The NSW Police Force (NSWPF) is on the hunt for a new Chief Information and Technology Officer (CITO), two months after the departure of former CITO Gordon Dunsford.
The to-be-appointed CITO will be tasked with overseeing the Force’s entire Information and Communications Technology (ICT) function, ensuring the police service can “maximise returns from ICT investments to improve operational effectiveness”.
The new CITO will carry on the considerable legacy left and headway made by Dunsford, who served four years as the organisation’s first CITO – a merger of the formerly separate roles of chief information officer and chief technology officer – before his departure in January, joining the Australian Energy Market Operator (AEMO).
For his efforts to advance the Force’s ICT function, Dunsford was ranked 3rd on the 2020 edition of the CIO50.
Nine months prior to Dunsford’s departure, NSW Police secured a deal with US-based public safety software provider Mark43 and Unisys to replace its nearly three-decade-old core operational policing system (COPS) with a new cloud-based integrated policing operating system (IPOS).

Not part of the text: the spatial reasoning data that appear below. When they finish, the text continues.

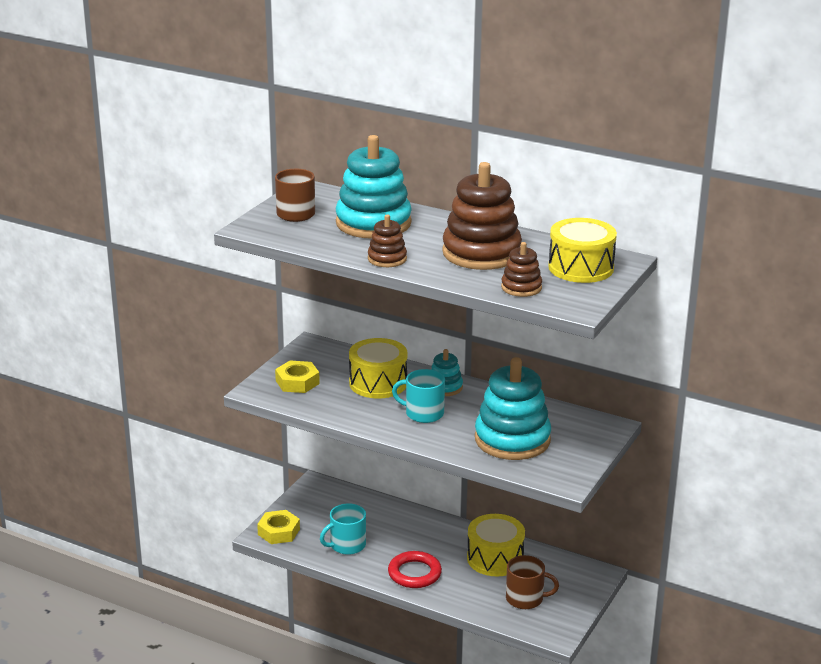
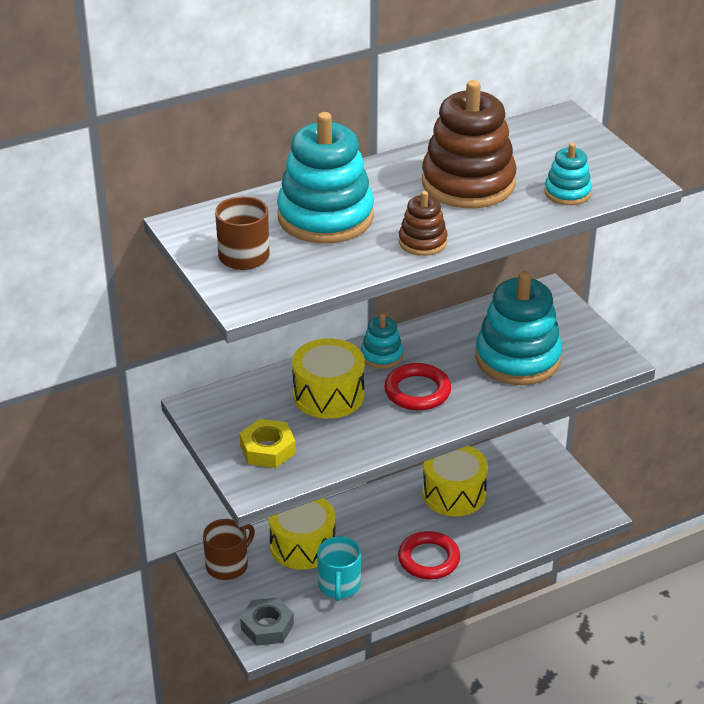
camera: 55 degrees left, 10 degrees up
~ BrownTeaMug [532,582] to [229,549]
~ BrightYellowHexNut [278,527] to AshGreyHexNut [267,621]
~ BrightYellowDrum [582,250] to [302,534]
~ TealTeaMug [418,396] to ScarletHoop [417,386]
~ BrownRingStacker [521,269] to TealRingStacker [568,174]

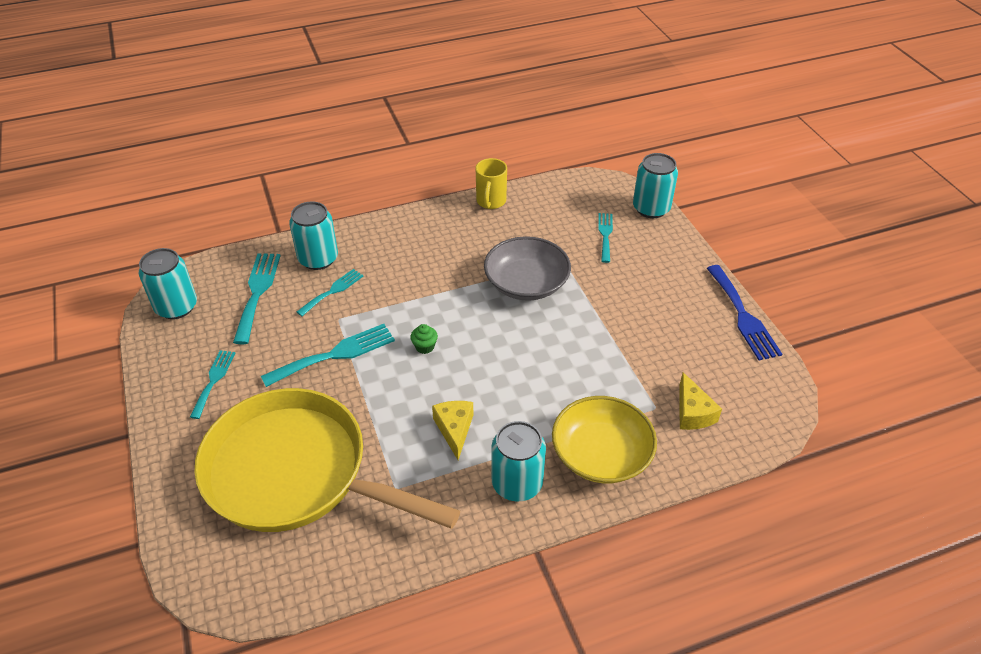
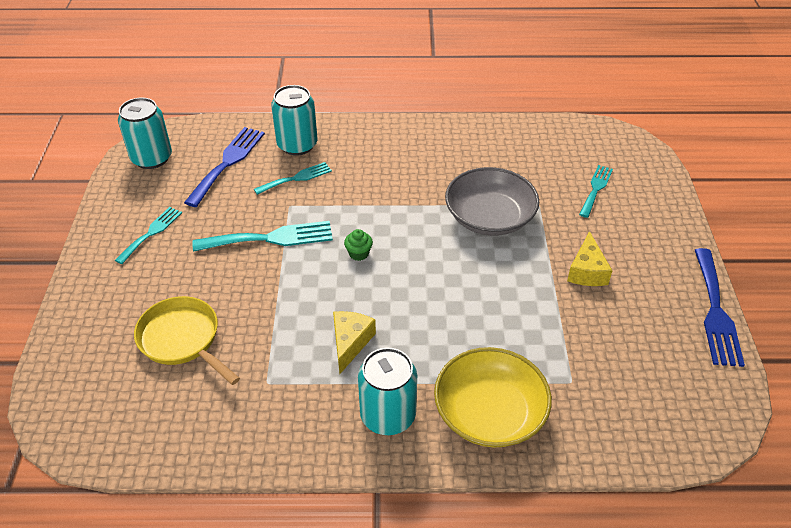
camera: 20 degrees right, 0 degrees up
~ BrightYellowPan [327,460] = [187,340] x0.50
~ TealTableFork [257,298] to BlueTableFork [224,167]
~ BrightYellowCheeseWedge [700,401] to [590,258]
- BrightYellowTeaMug [491,183]
- TealSodaCan [655,185]

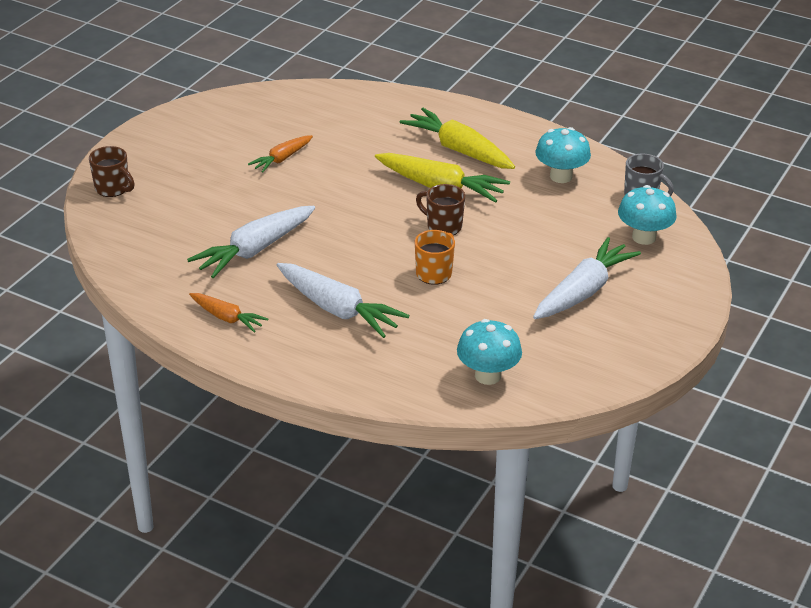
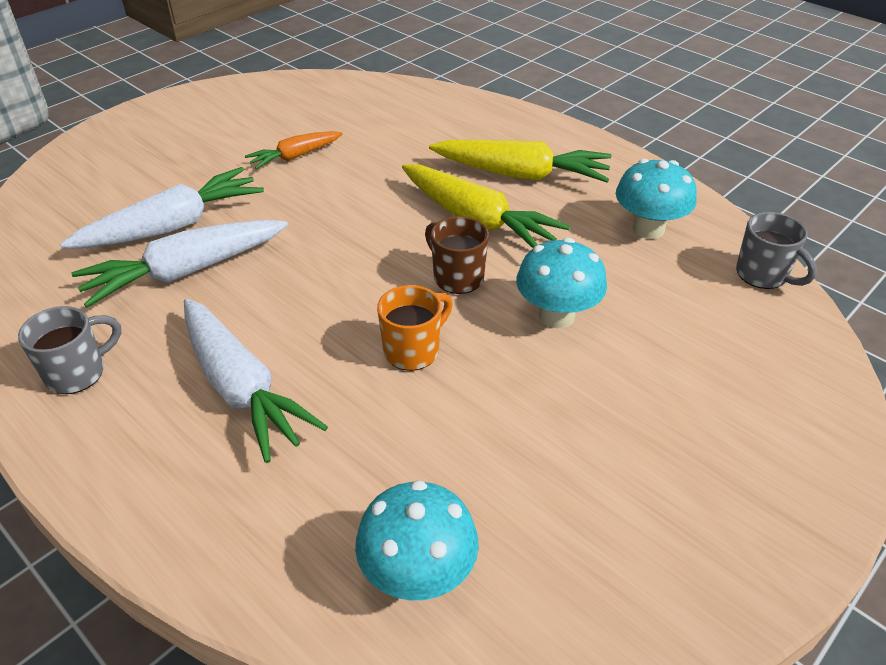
camera: 15 degrees right, 5 degrees up
~ OrangeToyCarrot [228,313] to AshGreyTeaMug [69,350]
~ PureWhiteToyCarrot [587,278] to [162,207]
~ BrightYellowToyCarrot [457,138] = [520,161] 135 degrees clockwise
~ TealToadstool [647,215] to [561,283]
- BrownTeaMug [112,171]

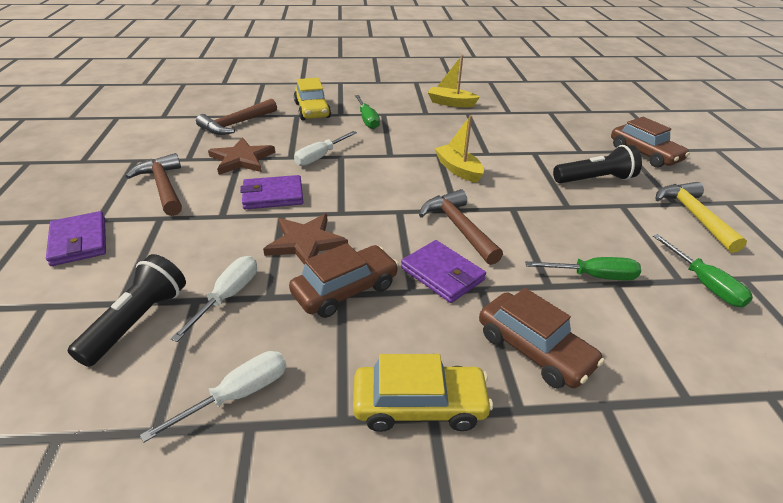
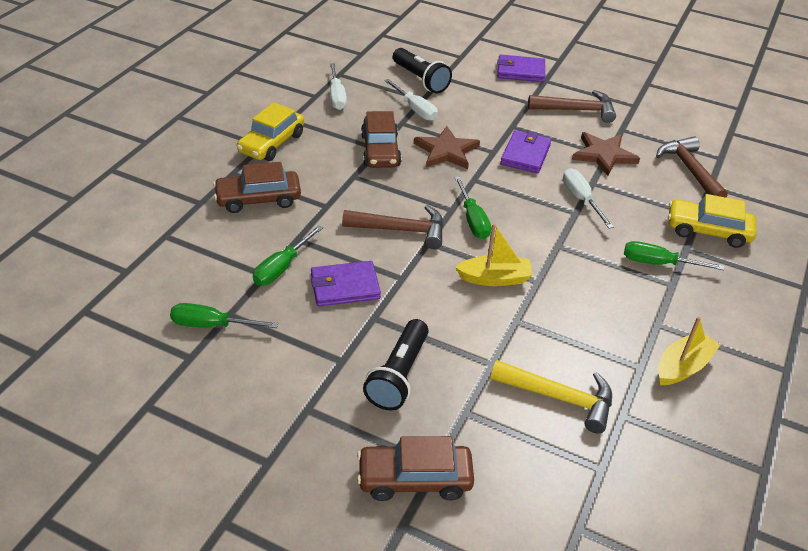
camera: 120 degrees right, 5 degrees up
~ PurpleWallet [443,271] to [346,283]
+ LeafGreenHandScrewdriver [472,208]
~ BrightYellowHammer [701,217] to [551,397]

The “single platform” IPOS will be used for day-to-day policing operations for the NSWPF’s 20,000 staff, including records management, investigations, and forensics, and will also replace the Force’s decade-old computer-aided dispatch (CAD) system, provided by Fujitsu, for call-taking and service dispatch.
Expected to be deployed over the next five years, the new CITO will have considerable sway over the direction of the IPOS rollout.
The CITO will report to Deputy Commissioner, Corporate Service, Mal Lanyon.
SOH seeks new CTO
The Sydney Opera House Trust has also posted for a new Chief Technology Officer to oversee technology and cybersecurity management at one of Australia’s most recognisable cultural icons.
The role was recently vacated by Nic Boling, who served six years in the position across more than a decade at the SOH.
Boling departs for the private sector, joining Tessitura (where he has held a board position since 2019), a specialist CRM developer for the arts and culture institutions, as vice president, IT and Security.
The new CTO will be called on to develop and implement the SOH five-year technology strategy, with a priority to migrate its legacy systems to public cloud.
The CTO leads a team of 40 technical specialists overseeing the implementation of ICT standards and governance frameworks, information security policies and procedures, management of special platforms and monitoring information security compliance.
“The role is very broad including responsibility for the bespoke Sydney Opera House website and key technologies supporting the business including the ticketing consortium, marketing technologies and theatre systems,” the SOH noted in its job description.
This includes management of the SOH’s ticketing software and an e-commerce API, the Unified Customer Support System (UCSS), which covers more than 1,800 events and serves close to 11 million customers each year.
Applications for the NSW Police Force CITO close on 20 March, with the Sydney Opera House Trust accepting applications for CTO until 24 March.